◆ Data records:
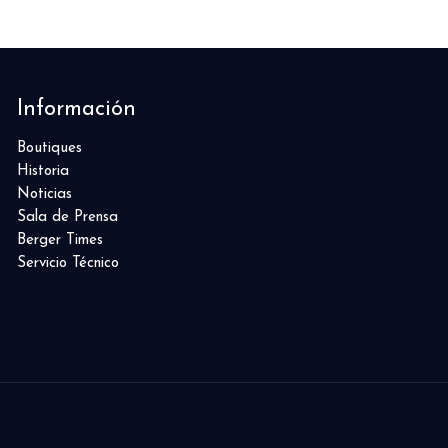
Información
Boutiques
Historia
Noticias
Sala de Prensa
Berger Times
Servicio Técnico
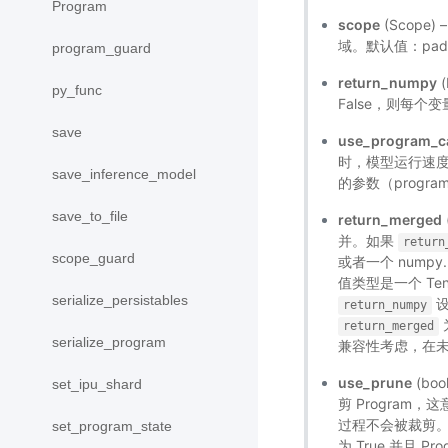
Program
scope
(Scope
域。默认值：paddle.
program_guard
return_numpy
(
py_func
False，则每个变
save
use_program_c
时，模型运行速度可
save_inference_model
的参数（program
save_to_file
return_merged
并。如果
return
scope_guard
或者一个 numpy
值类型是一个 Te
serialize_persistables
设
return_numpy
return_merged
serialize_program
兼容性考虑，在未
use_prune
(bo
set_ipu_shard
剪 Program，
过程不会被裁剪。注意如果
set_program_state
为 True 并且 P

◆ Work task:
Please transcribe each line above exactly, but leave the images out.

◆ Your response:
Información
Boutiques
Historia
Noticias
Sala de Prensa
Berger Times
Servicio Técnico
Program
scope
(Scope
域。默认值：paddle.
program_guard
return_numpy
(
py_func
False，则每个变
save
use_program_c
时，模型运行速度可
save_inference_model
的参数（program
save_to_file
return_merged
并。如果
return
scope_guard
或者一个 numpy
值类型是一个 Te
serialize_persistables
设
return_numpy
return_merged
serialize_program
兼容性考虑，在未
use_prune
(bo
set_ipu_shard
剪 Program，
过程不会被裁剪。注意如果
set_program_state
为 True 并且 P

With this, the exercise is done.